Nun ist es wohl so weit. Der Telegraph beschreibt die Situation:

  • „China risks tipping into a classic liquidity trap. Cai Fang, a rate-setter at the central bank, has called for a $550bn blast of helicopter money – or high-powered QE injected into the veins of the economy – in order to stop a deflationary psychology taking hold as frightened households retrench.‘The most urgent imperative now is to stimulate consumer spending. It is necessary to use all reasonable, legal, and economically viable channels to put money into people’s pockets,‘ he wrote on China Finance 40, the opinion forum of the elite.“ – bto: Zumindest gibt es also diese Diskussion in der chinesischen Führung.

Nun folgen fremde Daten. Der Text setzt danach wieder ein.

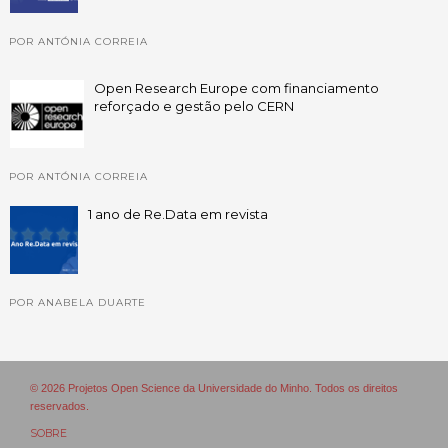
POR ANTÓNIA CORREIA
Open Research Europe com financiamento
reforçado e gestão pelo CERN
POR ANTÓNIA CORREIA
1 ano de Re.Data em revista
POR ANABELA DUARTE
© 2026 Projetos Open Science da Universidade do Minho. Todos os direitos
reservados.
SOBRE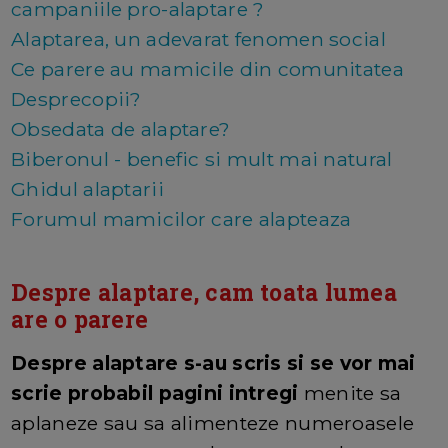
campaniile pro-alaptare ?
Alaptarea, un adevarat fenomen social
Ce parere au mamicile din comunitatea
Desprecopii?
Obsedata de alaptare?
Biberonul - benefic si mult mai natural
Ghidul alaptarii
Forumul mamicilor care alapteaza
Despre alaptare, cam toata lumea
are o parere
Despre alaptare s-au scris si se vor mai
scrie probabil pagini intregi
menite sa
aplaneze sau sa alimenteze numeroasele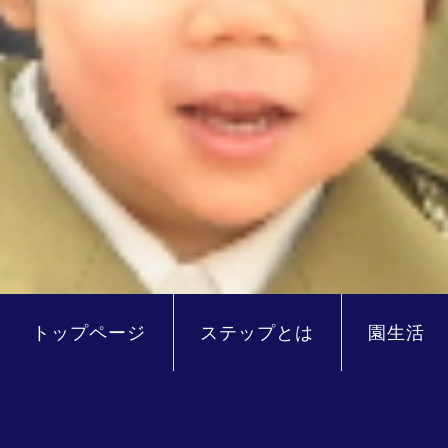
トップページ
ステップとは
園生活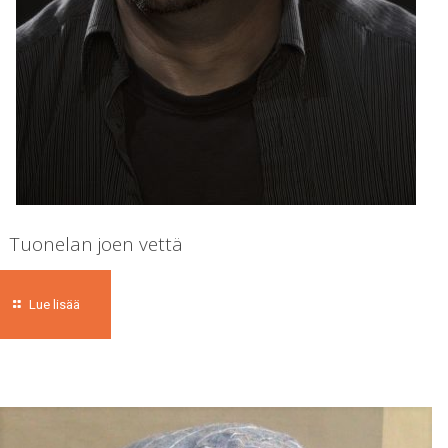
Tuonelan joen vettä
Lue lisää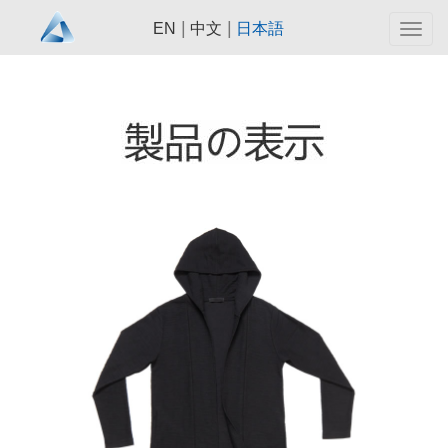
|
|
EN
中文
日本語
Togg
navig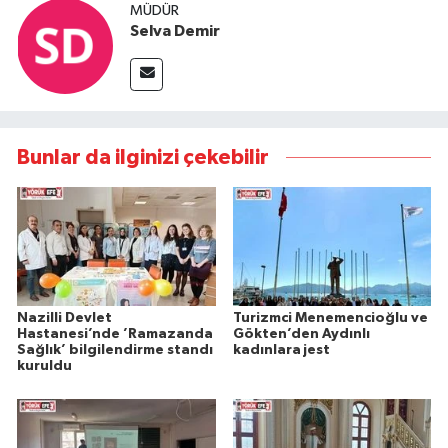
MÜDÜR
Selva Demir
Bunlar da ilginizi çekebilir
Nazilli Devlet
Turizmci Menemencioğlu ve
Hastanesi’nde ’Ramazanda
Gökten’den Aydınlı
Sağlık’ bilgilendirme standı
kadınlara jest
kuruldu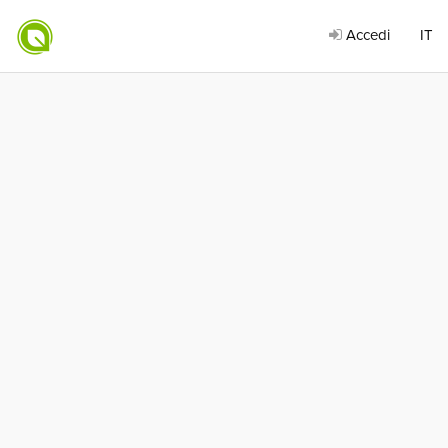
Accedi
IT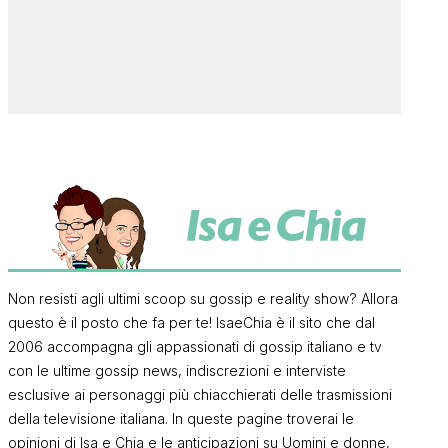
Non resisti agli ultimi scoop su gossip e reality show? Allora
questo è il posto che fa per te! IsaeChia è il sito che dal
2006 accompagna gli appassionati di gossip italiano e tv
con le ultime gossip news, indiscrezioni e interviste
esclusive ai personaggi più chiacchierati delle trasmissioni
della televisione italiana. In queste pagine troverai le
opinioni di Isa e Chia e le anticipazioni su Uomini e donne,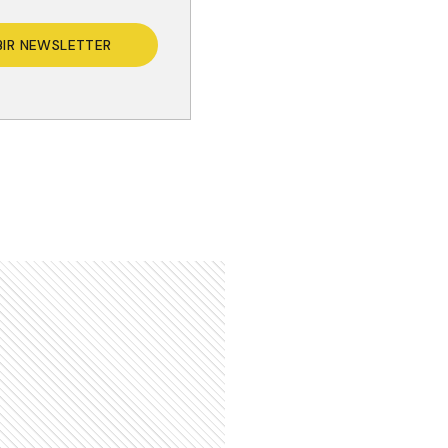
BIR NEWSLETTER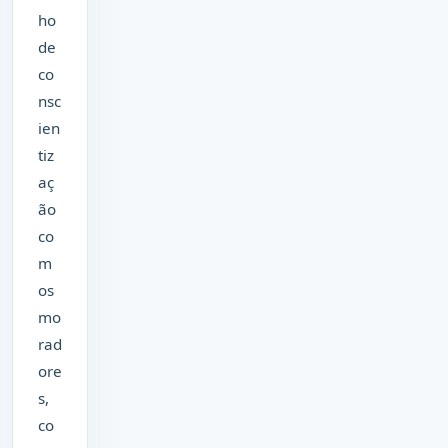
ho
de
co
nsc
ien
tiz
aç
ão
co
m
os
mo
rad
ore
s,
co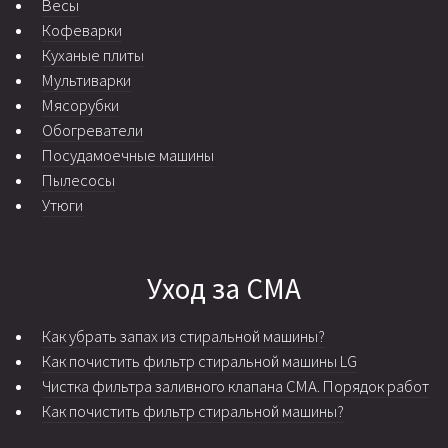
Весы
Кофеварки
Куханые плиты
Мультиварки
Мясорубки
Обогреватели
Посудамоечные машины
Пылесосы
Утюги
Уход за СМА
Как убрать запах из стиральной машины?
Как почистить фильтр стиральной машины LG
Чистка фильтра заливного клапана СМА. Порядок работ
Как почистить фильтр стиральной машины?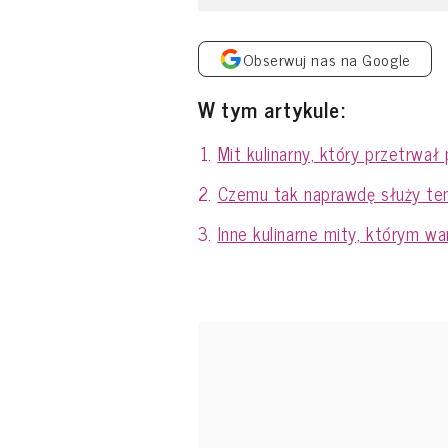
Obserwuj nas na Google
W tym artykule:
Mit kulinarny, który przetrwał
Czemu tak naprawdę służy te
Inne kulinarne mity, którym wa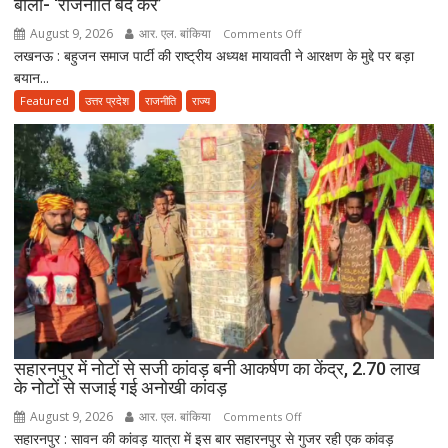
बोलीं- ‘राजनीति बंद करें’
August 9, 2026
आर. एल. बांकिया
on
Comments Off
लखनऊ : बहुजन समाज पार्टी की राष्ट्रीय अध्यक्ष मायावती ने आरक्षण के मुद्दे पर बड़ा
आरक्षण
बयान...
पर
मायावती
Featured
उत्तर प्रदेश
राजनीति
राज्य
का
बड़ा
बयान,
RSS
प्रमुख
पर
साधा
निशाना;
बोलीं-
‘राजनीति
बंद
करें’
सहारनपुर में नोटों से सजी कांवड़ बनी आकर्षण का केंद्र, 2.70 लाख
के नोटों से सजाई गई अनोखी कांवड़
August 9, 2026
आर. एल. बांकिया
on
Comments Off
सहारनपुर : सावन की कांवड़ यात्रा में इस बार सहारनपुर से गुजर रही एक कांवड़
सहारनपुर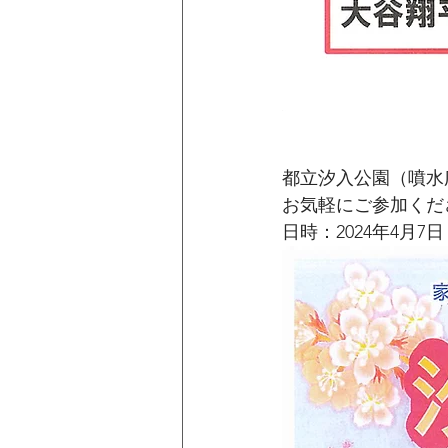
都立汐入公園（噴水
お気軽にご参加くだ
日時：2024年4月7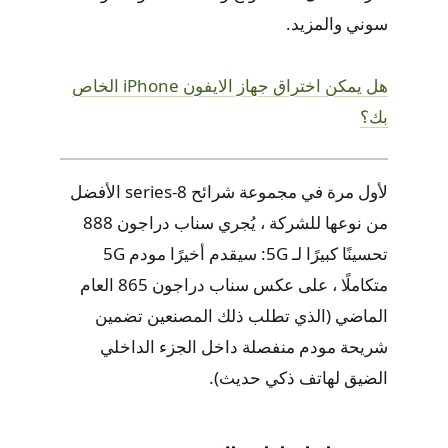
سوني والمزيد.
هل يمكن اختراق جهاز الايفون iPhone الخاص
بك؟
لأول مرة في مجموعة شرائح 8-series الأفضل
من نوعها للشركة ، يُجري سناب دراجون 888
تحسينًا كبيرًا لـ 5G: سيقدم أخيرًا مودم 5G
متكاملًا ، على عكس سناب دراجون 865 العام
الماضي (الذي تطلب ذلك المصنعين تضمين
شريحة مودم منفصلة داخل الجزء الداخلي
الضيق لهاتف ذكي حديث).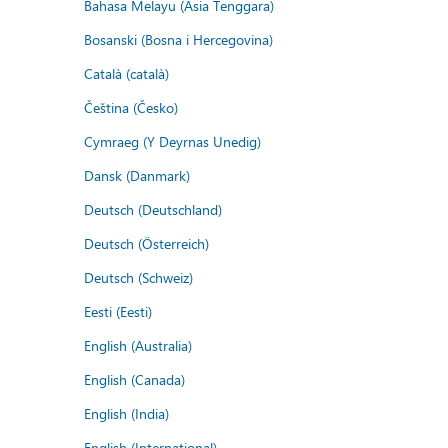
Bahasa Melayu (Asia Tenggara)
Bosanski (Bosna i Hercegovina)
Català (català)
Čeština (Česko)
Cymraeg (Y Deyrnas Unedig)
Dansk (Danmark)
Deutsch (Deutschland)
Deutsch (Österreich)
Deutsch (Schweiz)
Eesti (Eesti)
English (Australia)
English (Canada)
English (India)
English (International)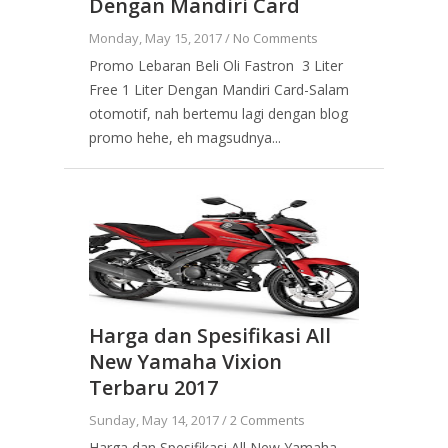
Dengan Mandiri Card
Monday, May 15, 2017 /
No Comments
Promo Lebaran Beli Oli Fastron 3 Liter
Free 1 Liter Dengan Mandiri Card-Salam
otomotif, nah bertemu lagi dengan blog
promo hehe, eh magsudnya...
Harga dan Spesifikasi All
New Yamaha Vixion
Terbaru 2017
Sunday, May 14, 2017 /
2 Comments
Harga dan Spesifikasi All New Yamaha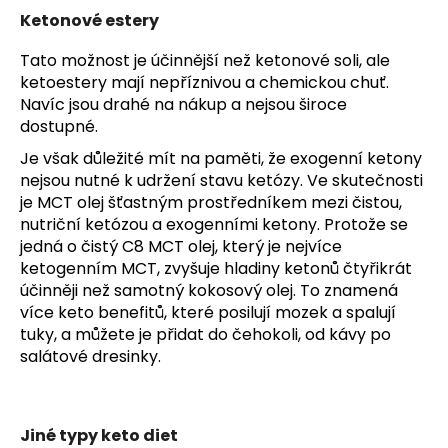
Ketonové estery
Tato možnost je účinnější než ketonové soli, ale
ketoestery mají nepříznivou a chemickou chuť.
Navíc jsou drahé na nákup a nejsou široce
dostupné.
Je však důležité mít na paměti, že exogenní ketony
nejsou nutné k udržení stavu ketózy. Ve skutečnosti
je MCT olej šťastným prostředníkem mezi čistou,
nutriční ketózou a exogenními ketony. Protože se
jedná o čistý C8 MCT olej, který je nejvíce
ketogenním MCT, zvyšuje hladiny ketonů čtyřikrát
účinněji než samotný kokosový olej. To znamená
více keto benefitů, které posilují mozek a spalují
tuky, a můžete je přidat do čehokoli, od kávy po
salátové dresinky.
Jiné typy keto diet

  • „It is far from clear that Xi Jinping has recognised the destructive mechanisms at work in China, or that economists in the West are alert to the global dangers through multiple channels of transmission, starting with an exchange rate shock. The yuan has fallen to a sixteen-year low against the dollar. The East Asian currency bloc is falling in tandem, pushing the euro trade-weighted index to a record high. The effect is to bludgeon a eurozone economy already in a deep industrial recession. The cheaper the yuan, the greater the tsunami of Chinese electric vehicles, machinery, or wind turbines, heading for Europe.“ – bto: Das dürfte den Druck auf Deutschland besonders erhöhen.
  • „The giant developer Country Garden, with total liabilities of $200bn, is days away from default after missing payments on dollar loans issued in Hong Kong. Ting Lu and Jing Wang from Nomura estimate that the company has already received payment for a million properties that have yet to be built. Like other developers relying on China’s “pre-sale” model it depends on a constant flow of new buyers to cover old debts.The buyers have dried up. The CRIC Research Centre says sales in July by the top-100 developers were just 30pc of levels three years ago.“ – bto: … ein Ponzi-Schema.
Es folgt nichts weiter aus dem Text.